The movie is directed and cowritten by István Szabó. When
the movie begins, the patriarch of a prosperous family, who
has developed a moneymaking tonic from local herbs in the
days of the Austro-Hungarian monarchy, dies due to an explosion
in the distillery. When the twentieth century dawns, desires
for upward mobility prompt the younger Sonnenscheins to change
their German surname to the Hungarian name Sors due to pressures
for assimilation. However, two Sonnenschein sons gradually
diverge in matters of politics; Gustave (played by James Frain)
is eventually active in the short-lived Communist rule of
Béla Kun in 1919, while Ignatz remains loyal to the monarchy
in which he served as judge. When the monarchists (allied
with Romania) oust the Communists in 1919, Gustave flees to
exile in Paris, but Ignatz remains. However, no monarch is
restored; Horty de Nagybány sets up a dictatorship instead.

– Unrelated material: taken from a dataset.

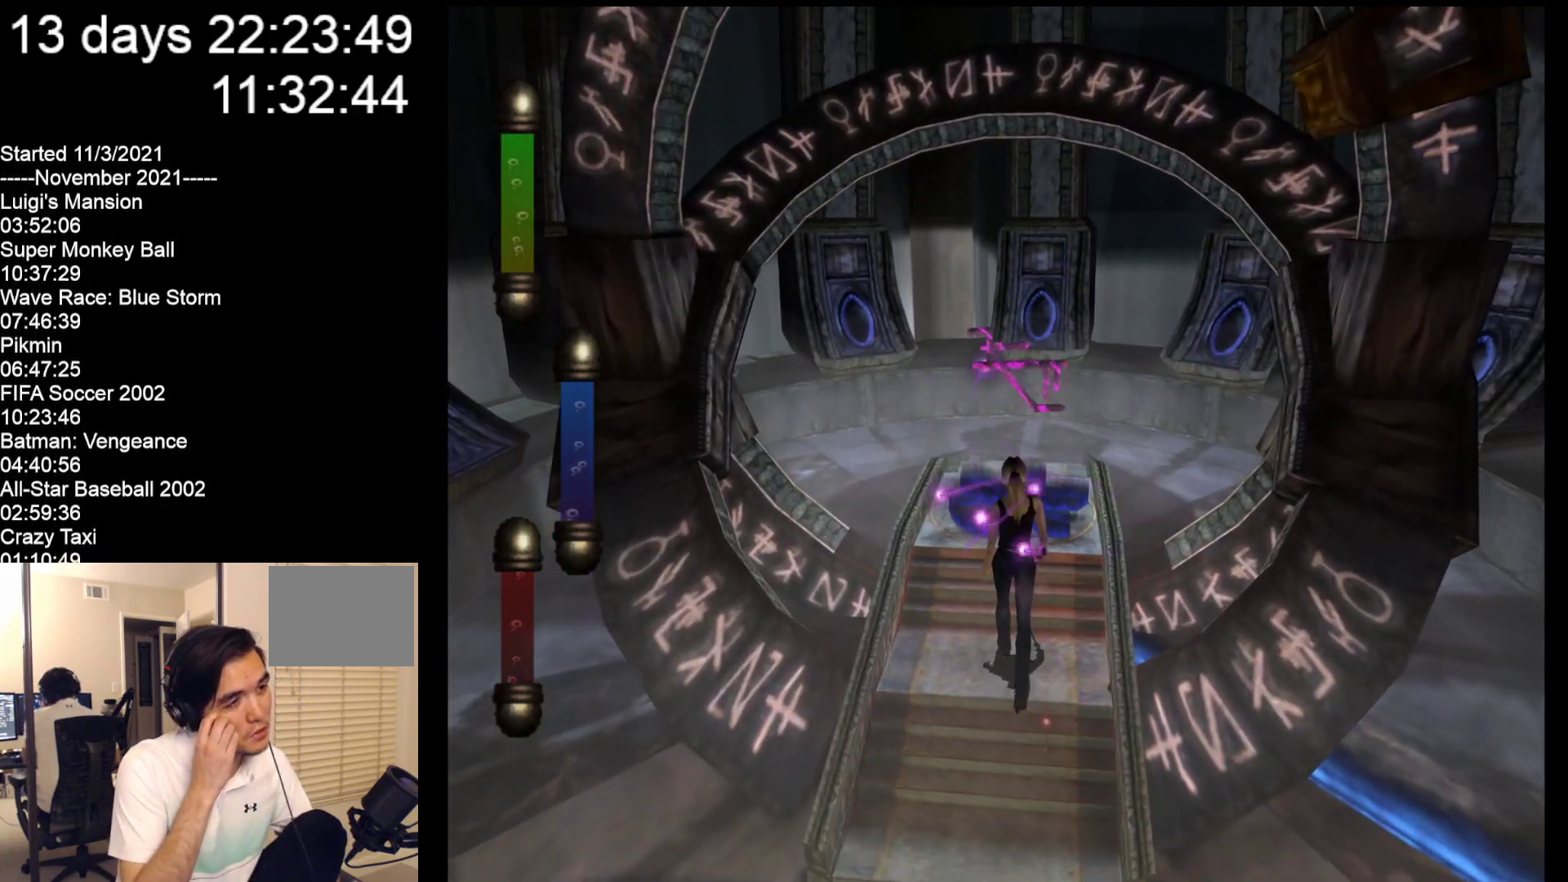
{"buttons": [], "left_stick": "up", "events": []}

Ignatz’s son Adam becomes a champion in the sport of fencing,
and converts to Roman Catholicism to advance his athletic
career, which eventually results in a Gold Medal at the 1936
Olympics in Berlin. Fearing Hitler, Horty later decides to
appease the Nazis by rounding up many Jews, but there are
exemptions at first, and the Sonnenschein/Sors family remains
free. When the exemptions are abolished, the family is placed
in a Budapest ghetto. Later, father Adam and son Ivan are
among several thousand Jews taken to a concentration camp;
upon arrival, the Hungarian guards torture the father in the
eyes of the son and the rest of the Jews. Within five days,
Russians liberate Hungary in 1944. By 1948, Communist rule
is established, and Ivan is inducted into the police force
with the mission of rooting out the "fascist bastards," thanks
to the intervention of his elderly uncle Gustave, who returned
from Paris to become a Communist official. In due course the
next scapegoat of the Communists becomes the Jews, and Ivan
is placed in charge of a portion of the purge. Since he has
no stomach for the purge, he is active in the Hungarian revolt
of 1956, only to be incarcerated for three years after Russian
tanks end the uprising. At the conclusion of the film the
Hungarian people end forty-five years of Communist rule, a
development in which the surviving Ivan Sors plays a not inconsiderable
role. He then changes his name back to Sonnenschein. Although
the story is not a biography of an actual family, the rather
simplified historical events are based on fact. One message
in the film is that undemocratic regimes start out full of
promise but always degenerate into despotism; when the film
ends, true democracy hopefully arrives, though of course in
1994 former Communists, calling themselves the Socialist Party,
won a majority in parliament. Unlike the Italian Jews of Life
Is Beautiful (1998) or the Polish Jews of Jakob
the Liar (1999), the experience of the Hungarian
Jews in Sunshine appears closer to reality, depicting a family
that tried to show proper loyalty to Hungary first by practicing
ethnic coexistence, later by following an assimilationist
path, and finally by showing ethnic pride in a cultural pluralist
mode. Thus, a second message that becomes clear is that Hitler’s
rejection of the policy of ethnic assimilation made inevitable
the later assertion of cultural plural-ism, with worldwide
consequences. For both insights, the film has been nominated
for a Political Film Society award as the best film promoting
the values of democracy and human rights in the year 2000.